A federal appeals court ruled Monday that University of Iowa officials who kicked a Christian student club off campus because of its faith can be held personally accountable for their actions.

Business Leaders in Christ, or BLinC, a student group at the school, said the university targeted them for requiring student leaders to affirm the Christian faith.

The university claimed this was a violation of its nondiscrimination policy, even though it allowed other religious groups to select faith-compliant leaders and openly encouraged other groups—like fraternities and sororities—to select leaders based on certain characteristics covered by the nondiscrimination policy.

The U.S. Court of Appeals for the Eighth Circuit ruled in favor of the BLinC, recognizing the selective enforcement of the school’s policy violated the First Amendment. 

“The law is clear: state organizations may not target religious groups for differential treatment or withhold an otherwise available benefit solely because they are religious. That is what happened here. The individual defendants may pick their poison: they are either plainly incompetent or they knowingly violated the Constitution. Either way, they should not get qualified immunity,” Judge Jonathan A. Kobes wrote.

“BLinC takes good students and makes them better by strengthening their resolve to remain true to their moral compass in the cutthroat business world,” said Eric Baxter, vice president and senior counsel at Becket, the religious rights group that represented BLinC in the case. 

“Any wise university would be thrilled to have them on campus, but the University of Iowa tried hounding them off instead.

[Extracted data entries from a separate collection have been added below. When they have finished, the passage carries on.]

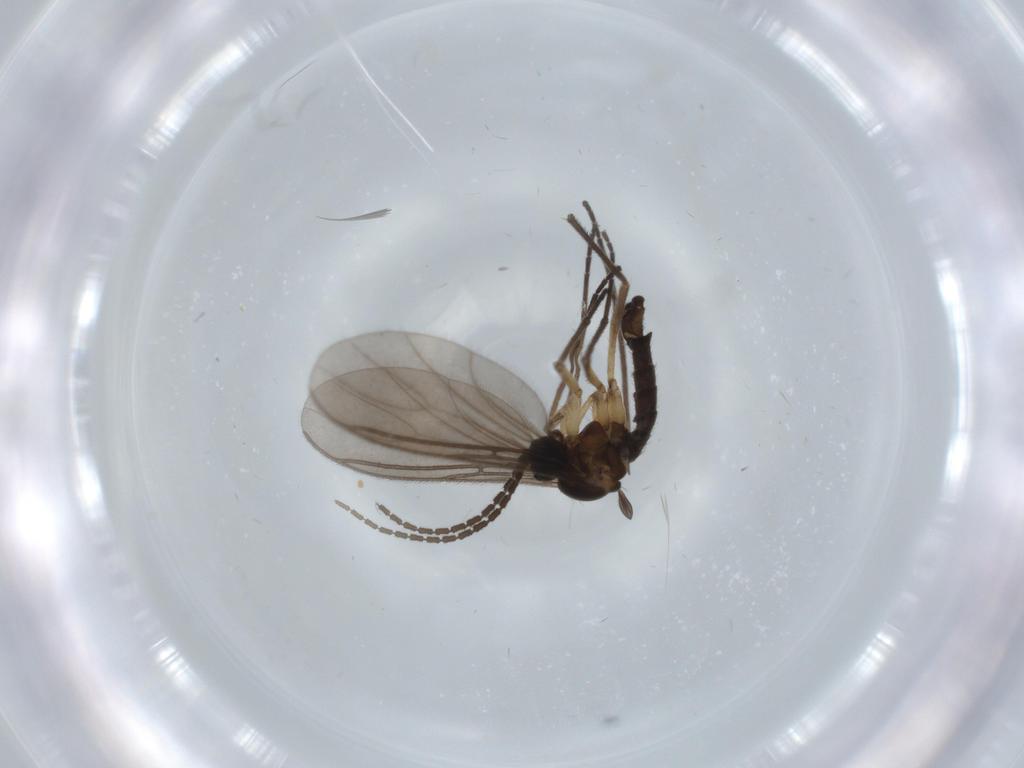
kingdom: Animalia
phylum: Arthropoda
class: Insecta
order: Diptera
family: Sciaridae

Fortunately, the First Amendment protects their right to remain on campus on the same terms as every other student group,” Baxter continued.

In October 2017, after a student complained about being denied a leadership position in the BLinC, school officials subjected the Christian student group to a lengthy investigation, ultimately demanding the group “revise” its beliefs and strip faith from its leadership criteria. But while BLinC welcomes all students as members, to maintain its religious mission, it seeks leaders who agree with its faith. 

And while other campus clubs were allowed to set their own criteria for leaders, the school removed BLinC from campus for doing the same thing, telling them their leadership selection was discriminatory. 

Even after a federal judge warned the university about its double standards, university officials reportedly went on a de-registering spree, ultimately kicking other Christian student groups off campus for reserving leadership positions for students who shared their faith. 

At the same time, fraternities and sororities, political groups, and other ideology-based organizations were left untouched, even though they discriminate based on gender or other characteristics protected by the nondiscrimination policy, or—like BLinC—agreement with their underlying mission.

A lower court last year ruled that the school’s discrimination against BLinC was illegal and that the university had to let BLinC back on campus once and for all. The Eighth Circuit’s decision affirms that ruling while holding the individual university officials personally responsible for their discriminatory application of the school’s nondiscrimination policy.

“It’s deeply ironic that school officials tried using the university’s nondiscrimination policy to discriminate against religion,” said Baxter. “They knew this was wrong, yet did it anyway. We’re pleased the court has recognized that such blatant religious discrimination brings personal consequences.”